::: TEXT SEGMENT :::

Texas Lawmaker Gathers Support To Repeal Health Insurance Fee

dontmesstexas

As health care costs continue to climb, the last thing Texans need is a $145 billion health care tax that translates into higher premiums for themselves and their families.

Kimberly Reeves

Austin Business Journal

The Texas Association of Health Plans is one of the biggest fans of a resolution… more

The Texas Association of Health Plans is one of the biggest fans of a resolution presented to a House committee Thursday that supports federal actions to repeal a health insurance fee included in the Affordable Care Act.

Rep. Dade Phelan, R-Beaumont, is carrying House Concurrent Resolution 89, which is up in in the House Committee on State and Federal Power and Responsibility. A total of 218 members in the U.S. House of Representatives support the repeal of the tax. A bill, dubbed the Jobs and Premium Protection Act, is pending in the Senate.

The total impact of the tax on the health insurance industry is projected to be $145 billion, which the Texas Association of Health Plans, or TAHP, says will result in higher premiums.

::: RECORDED INFORMATION :::

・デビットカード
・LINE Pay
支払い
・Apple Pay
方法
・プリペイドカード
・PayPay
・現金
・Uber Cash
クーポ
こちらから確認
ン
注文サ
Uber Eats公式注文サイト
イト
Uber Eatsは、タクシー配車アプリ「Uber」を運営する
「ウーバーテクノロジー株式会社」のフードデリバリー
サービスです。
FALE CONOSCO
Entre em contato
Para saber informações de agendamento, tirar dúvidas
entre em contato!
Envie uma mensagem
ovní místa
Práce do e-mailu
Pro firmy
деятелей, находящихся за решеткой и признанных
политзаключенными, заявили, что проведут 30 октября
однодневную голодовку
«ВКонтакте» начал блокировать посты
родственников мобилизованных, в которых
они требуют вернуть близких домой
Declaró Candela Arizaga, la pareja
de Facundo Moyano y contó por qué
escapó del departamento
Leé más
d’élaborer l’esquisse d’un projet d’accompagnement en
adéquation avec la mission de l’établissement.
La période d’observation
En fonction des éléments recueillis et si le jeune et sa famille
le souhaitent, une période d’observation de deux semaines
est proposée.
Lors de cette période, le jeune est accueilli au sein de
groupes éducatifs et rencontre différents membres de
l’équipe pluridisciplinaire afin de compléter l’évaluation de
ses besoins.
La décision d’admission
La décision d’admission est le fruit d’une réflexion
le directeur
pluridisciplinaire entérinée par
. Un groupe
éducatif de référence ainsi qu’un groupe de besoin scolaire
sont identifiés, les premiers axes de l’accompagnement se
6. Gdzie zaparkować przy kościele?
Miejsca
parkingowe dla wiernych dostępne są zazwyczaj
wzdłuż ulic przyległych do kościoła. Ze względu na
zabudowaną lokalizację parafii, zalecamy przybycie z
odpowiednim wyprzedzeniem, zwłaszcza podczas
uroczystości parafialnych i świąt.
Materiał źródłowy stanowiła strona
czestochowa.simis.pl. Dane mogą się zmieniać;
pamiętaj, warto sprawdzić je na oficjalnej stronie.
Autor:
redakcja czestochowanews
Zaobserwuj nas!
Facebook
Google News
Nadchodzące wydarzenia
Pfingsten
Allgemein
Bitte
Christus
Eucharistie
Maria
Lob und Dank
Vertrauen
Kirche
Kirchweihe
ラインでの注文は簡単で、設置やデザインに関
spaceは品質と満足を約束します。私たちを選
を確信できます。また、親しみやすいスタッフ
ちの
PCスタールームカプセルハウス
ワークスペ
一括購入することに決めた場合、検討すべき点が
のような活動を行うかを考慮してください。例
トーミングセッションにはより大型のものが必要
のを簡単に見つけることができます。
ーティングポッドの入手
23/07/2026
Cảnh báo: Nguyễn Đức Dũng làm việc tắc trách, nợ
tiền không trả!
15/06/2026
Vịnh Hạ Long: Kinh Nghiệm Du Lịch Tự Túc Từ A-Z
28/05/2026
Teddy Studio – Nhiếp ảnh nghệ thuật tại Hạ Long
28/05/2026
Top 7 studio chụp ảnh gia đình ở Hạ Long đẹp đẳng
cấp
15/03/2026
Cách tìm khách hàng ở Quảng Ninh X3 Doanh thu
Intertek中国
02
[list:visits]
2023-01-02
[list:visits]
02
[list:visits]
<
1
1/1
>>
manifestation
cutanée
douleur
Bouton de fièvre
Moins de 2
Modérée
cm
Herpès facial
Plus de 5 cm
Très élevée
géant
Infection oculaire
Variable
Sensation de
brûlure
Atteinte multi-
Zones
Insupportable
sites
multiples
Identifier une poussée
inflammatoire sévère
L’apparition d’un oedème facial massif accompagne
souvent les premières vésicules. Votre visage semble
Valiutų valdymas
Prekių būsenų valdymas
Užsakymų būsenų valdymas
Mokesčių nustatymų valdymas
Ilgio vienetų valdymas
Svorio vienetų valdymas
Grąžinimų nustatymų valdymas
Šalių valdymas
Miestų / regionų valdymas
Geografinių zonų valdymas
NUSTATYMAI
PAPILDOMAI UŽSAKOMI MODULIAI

:::

ACTIVITIES:
**1)** In the article on repealing the health insurance fee:
(a) Which law includes the health insurance fee?
(b) How many members of the U.S. House of Representatives support repealing the tax?
(c) What is the projected total impact of the tax on the health insurance industry?
**2)** Duplicate the part of the article on repealing the health insurance fee that opens with the words containing "Texas Lawmaker Gathers" and closes with "Affordable Care Act.".

SOLUTIONS TO THE TASKS:
**1)**
(a) The Affordable Care Act
(b) 218
(c) $145 billion

**2)**
Texas Lawmaker Gathers Support To Repeal Health Insurance Fee

dontmesstexas

As health care costs continue to climb, the last thing Texans need is a $145 billion health care tax that translates into higher premiums for themselves and their families.

Kimberly Reeves

Austin Business Journal

The Texas Association of Health Plans is one of the biggest fans of a resolution… more

The Texas Association of Health Plans is one of the biggest fans of a resolution presented to a House committee Thursday that supports federal actions to repeal a health insurance fee included in the Affordable Care Act.